Approved Research
Regression methods for phenome-wide association analysis on large-scale biobank data
Lay summary
With the advances in genotyping technologies and electronic health records (EHRs), large biobanks have been great resources to identify novel genetic associations and gene-environment interactions on a genome-wide and even a phenome-wide scale. To date, several phenome-wide association studies (PheWAS) have been performed on biobank data, which provides comprehensive insights into many aspects of human genetics and biology. Although inspiring, PheWAS on large-scale biobank data encounters new challenges including large computational burden, unbalanced phenotypic distribution, and genetic relationship. For quantitative and binary traits, some state-of-art strategies such as matrix projection, saddlepoint approximation, and mixed model approaches have been used to overcome the challenges.

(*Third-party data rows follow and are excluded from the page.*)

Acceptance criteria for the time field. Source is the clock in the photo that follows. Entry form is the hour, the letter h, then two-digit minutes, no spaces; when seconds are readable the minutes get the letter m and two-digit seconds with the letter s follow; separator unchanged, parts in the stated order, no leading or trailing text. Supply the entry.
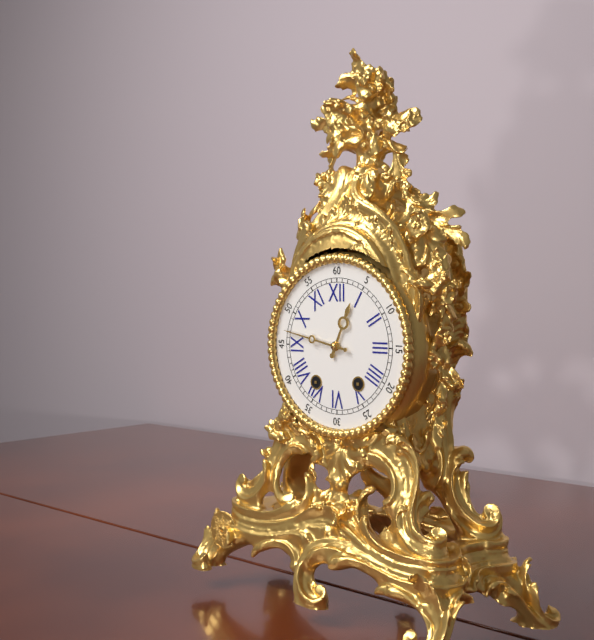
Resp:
12h47
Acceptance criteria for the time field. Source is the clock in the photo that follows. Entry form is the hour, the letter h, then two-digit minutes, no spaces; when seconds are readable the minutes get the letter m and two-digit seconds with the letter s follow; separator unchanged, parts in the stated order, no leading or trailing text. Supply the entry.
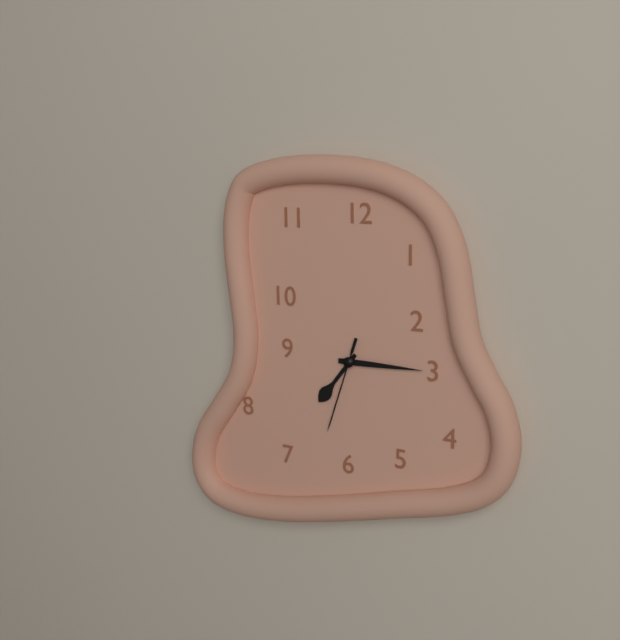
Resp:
7h15m33s
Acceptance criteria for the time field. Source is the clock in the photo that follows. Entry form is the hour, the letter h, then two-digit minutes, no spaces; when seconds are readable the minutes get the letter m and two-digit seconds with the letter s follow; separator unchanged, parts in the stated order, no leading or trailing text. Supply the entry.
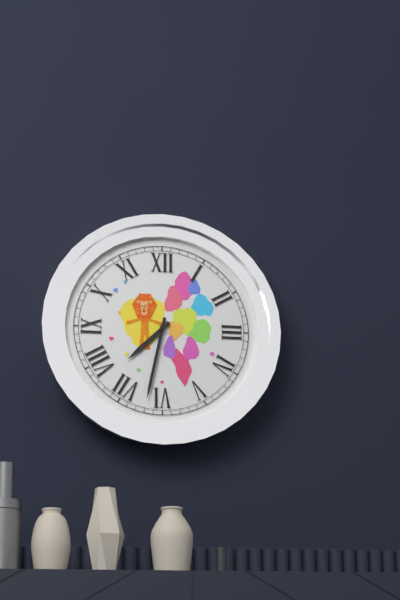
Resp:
7h32
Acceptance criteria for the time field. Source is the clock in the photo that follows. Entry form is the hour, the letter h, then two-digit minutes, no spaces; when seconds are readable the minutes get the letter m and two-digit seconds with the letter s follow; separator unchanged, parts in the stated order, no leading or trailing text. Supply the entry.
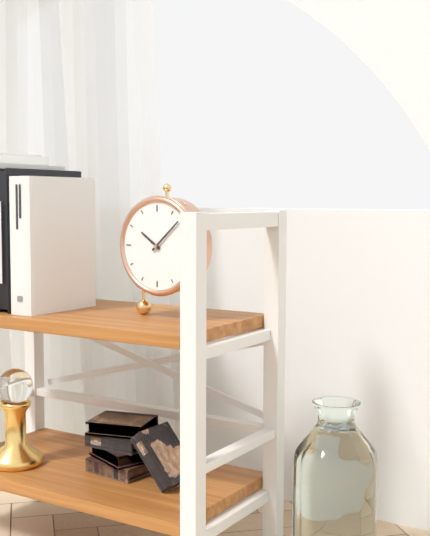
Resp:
10h08
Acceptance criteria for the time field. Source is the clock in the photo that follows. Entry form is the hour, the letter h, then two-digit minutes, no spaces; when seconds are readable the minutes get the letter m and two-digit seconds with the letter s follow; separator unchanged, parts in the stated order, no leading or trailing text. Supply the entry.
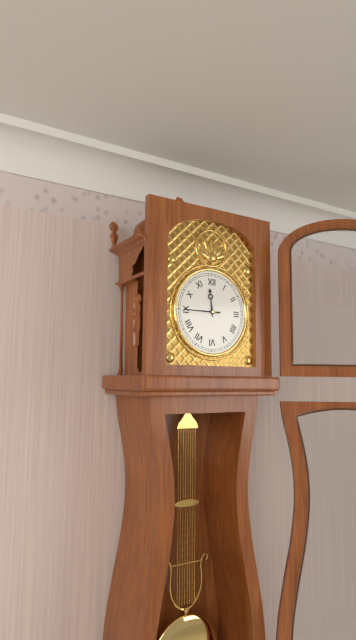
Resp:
11h45
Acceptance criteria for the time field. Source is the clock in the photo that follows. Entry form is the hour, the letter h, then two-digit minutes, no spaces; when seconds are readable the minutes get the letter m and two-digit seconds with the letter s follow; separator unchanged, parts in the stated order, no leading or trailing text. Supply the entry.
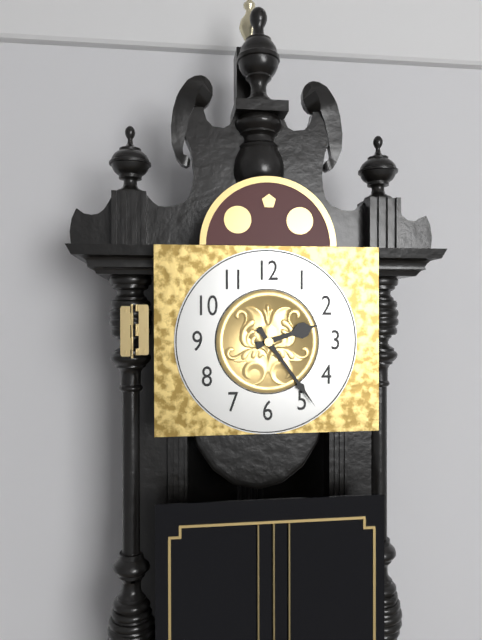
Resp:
2h24
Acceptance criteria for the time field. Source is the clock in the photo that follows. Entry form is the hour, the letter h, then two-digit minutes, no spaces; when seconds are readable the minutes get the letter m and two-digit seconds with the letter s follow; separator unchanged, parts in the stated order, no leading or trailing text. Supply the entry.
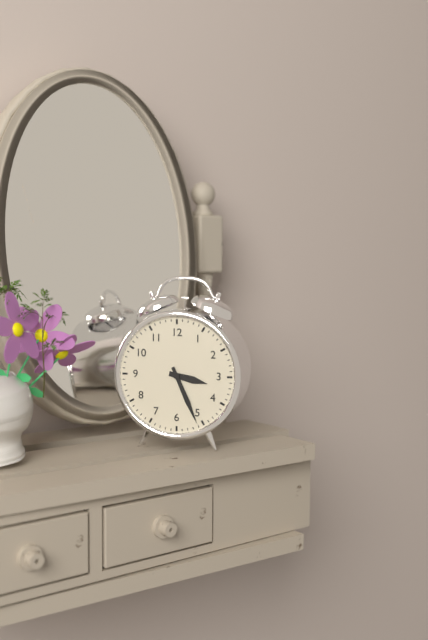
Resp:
3h26
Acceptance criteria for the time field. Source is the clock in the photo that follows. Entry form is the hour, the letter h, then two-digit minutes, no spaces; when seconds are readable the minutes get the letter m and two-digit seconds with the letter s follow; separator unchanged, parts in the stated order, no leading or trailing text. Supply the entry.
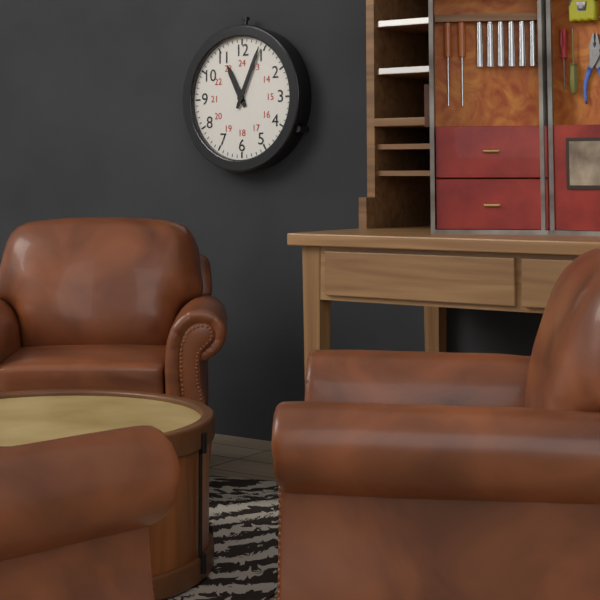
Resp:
11h04
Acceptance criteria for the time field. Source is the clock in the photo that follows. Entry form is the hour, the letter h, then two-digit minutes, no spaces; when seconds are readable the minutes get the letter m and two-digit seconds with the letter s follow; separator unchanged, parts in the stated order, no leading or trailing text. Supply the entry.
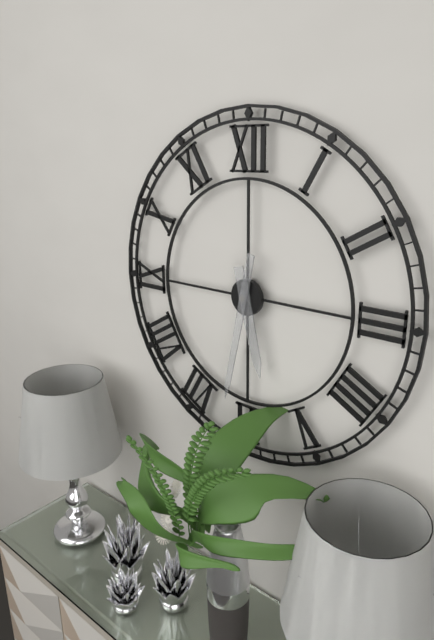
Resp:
5h32
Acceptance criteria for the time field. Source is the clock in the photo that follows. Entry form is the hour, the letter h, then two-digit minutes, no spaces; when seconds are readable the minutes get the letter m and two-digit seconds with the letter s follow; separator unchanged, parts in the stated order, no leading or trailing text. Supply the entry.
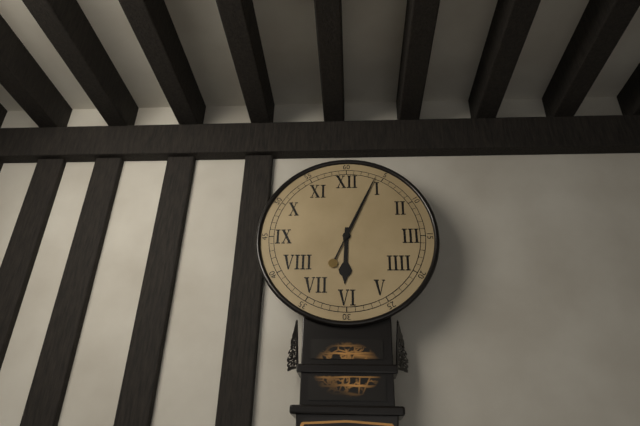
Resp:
6h04
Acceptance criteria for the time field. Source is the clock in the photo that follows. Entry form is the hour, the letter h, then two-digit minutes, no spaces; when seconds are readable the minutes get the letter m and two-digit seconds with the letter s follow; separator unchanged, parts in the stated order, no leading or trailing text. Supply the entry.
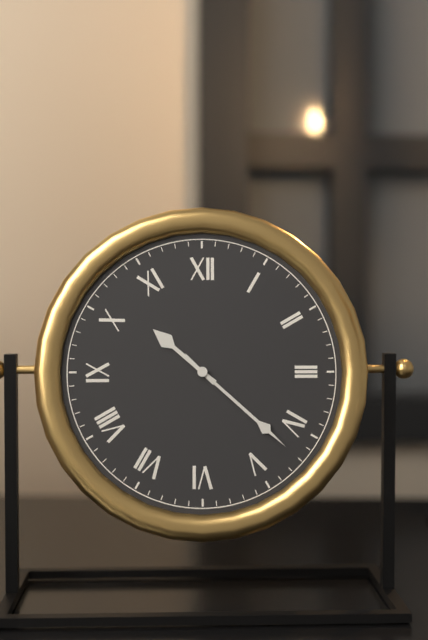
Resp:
10h22
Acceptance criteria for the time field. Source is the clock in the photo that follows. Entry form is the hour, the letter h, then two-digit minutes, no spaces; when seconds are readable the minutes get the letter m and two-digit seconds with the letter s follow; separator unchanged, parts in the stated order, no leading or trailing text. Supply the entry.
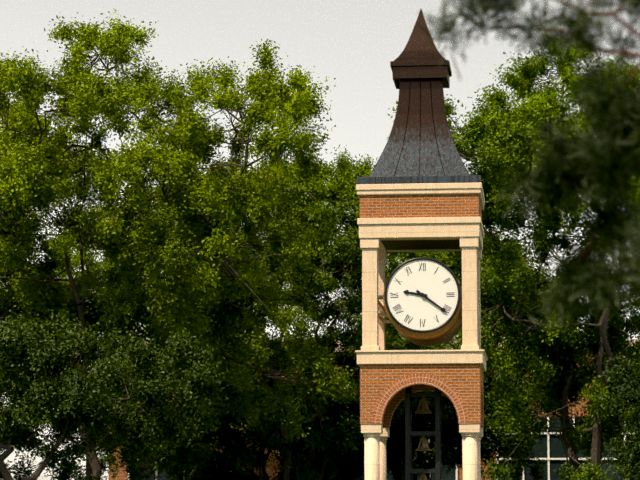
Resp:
9h21
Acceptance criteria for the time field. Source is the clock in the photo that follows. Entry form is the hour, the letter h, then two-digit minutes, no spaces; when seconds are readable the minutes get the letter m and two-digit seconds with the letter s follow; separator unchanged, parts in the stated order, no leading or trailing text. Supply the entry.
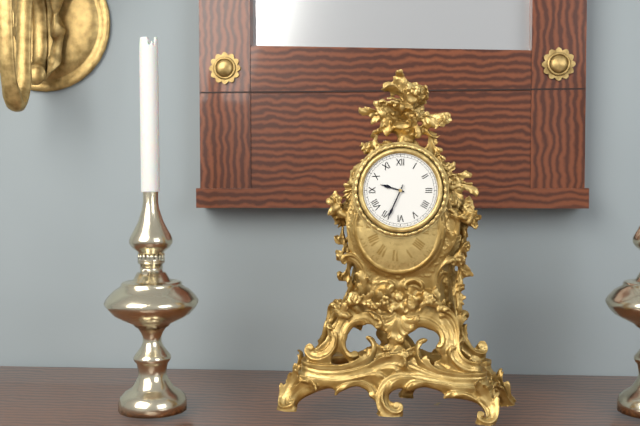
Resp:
9h34
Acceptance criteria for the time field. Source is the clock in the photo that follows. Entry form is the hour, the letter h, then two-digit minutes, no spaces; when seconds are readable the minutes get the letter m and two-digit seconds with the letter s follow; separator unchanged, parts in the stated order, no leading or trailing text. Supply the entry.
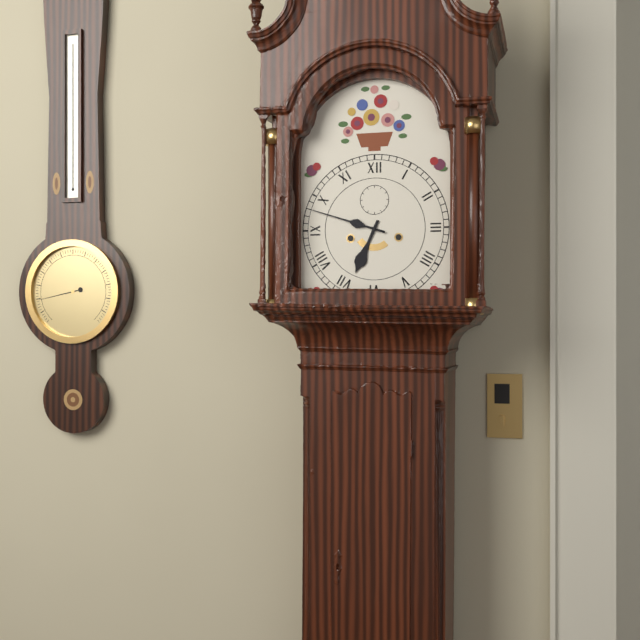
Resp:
6h48
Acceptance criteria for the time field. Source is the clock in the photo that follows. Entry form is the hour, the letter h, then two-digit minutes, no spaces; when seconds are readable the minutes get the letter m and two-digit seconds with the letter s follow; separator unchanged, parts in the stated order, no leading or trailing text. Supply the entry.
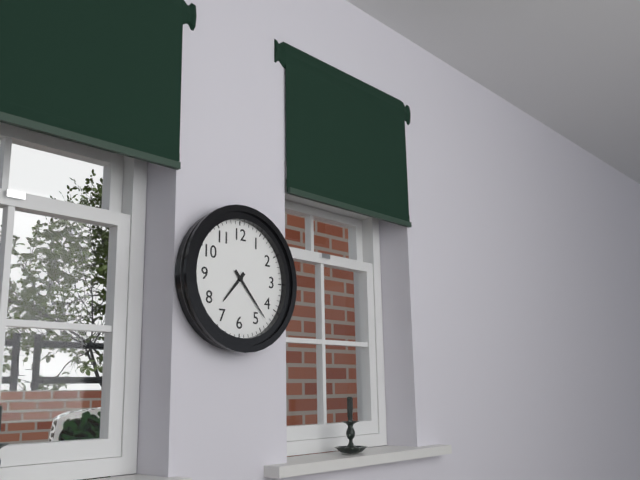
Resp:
7h23
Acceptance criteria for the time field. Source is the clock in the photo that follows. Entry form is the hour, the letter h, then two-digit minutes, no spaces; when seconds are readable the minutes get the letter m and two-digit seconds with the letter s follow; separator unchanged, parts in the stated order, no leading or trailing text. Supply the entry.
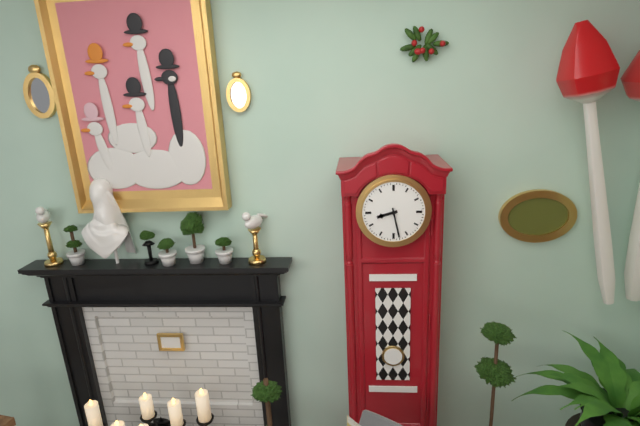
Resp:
8h28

However, for some complex phenotypes such as MRI, the analysis approaches are still urgently needed. This application proposes to develop fast and accurate regression methods which can be used to fully utilize phenotypes with complex structure. Since whole genome sequencing can accurately identify and genotype rare variants, scalable and powerful methods to evaluate rare variant associations will also be proposed in this application. In addition, the evolving availability of new technologies will provide us with rich multi-omics data resources. This application will also consider how to effectively incorporate additional information to boost powers and to increase interpretability in phenome-wide studies. The application estimates a duration of 3 years. The developed approaches will be important supplementary to the existing analysis approaches and will be applied to UK Biobank data to identify novel genetic variants associated with phenotypes and environmental factors, which can contribute to translational and clinical research, including to construct risk prediction models for complex diseases and phenotypes, to identify the causal effect of exposures and drugs, and to identify drug targets and repurposing.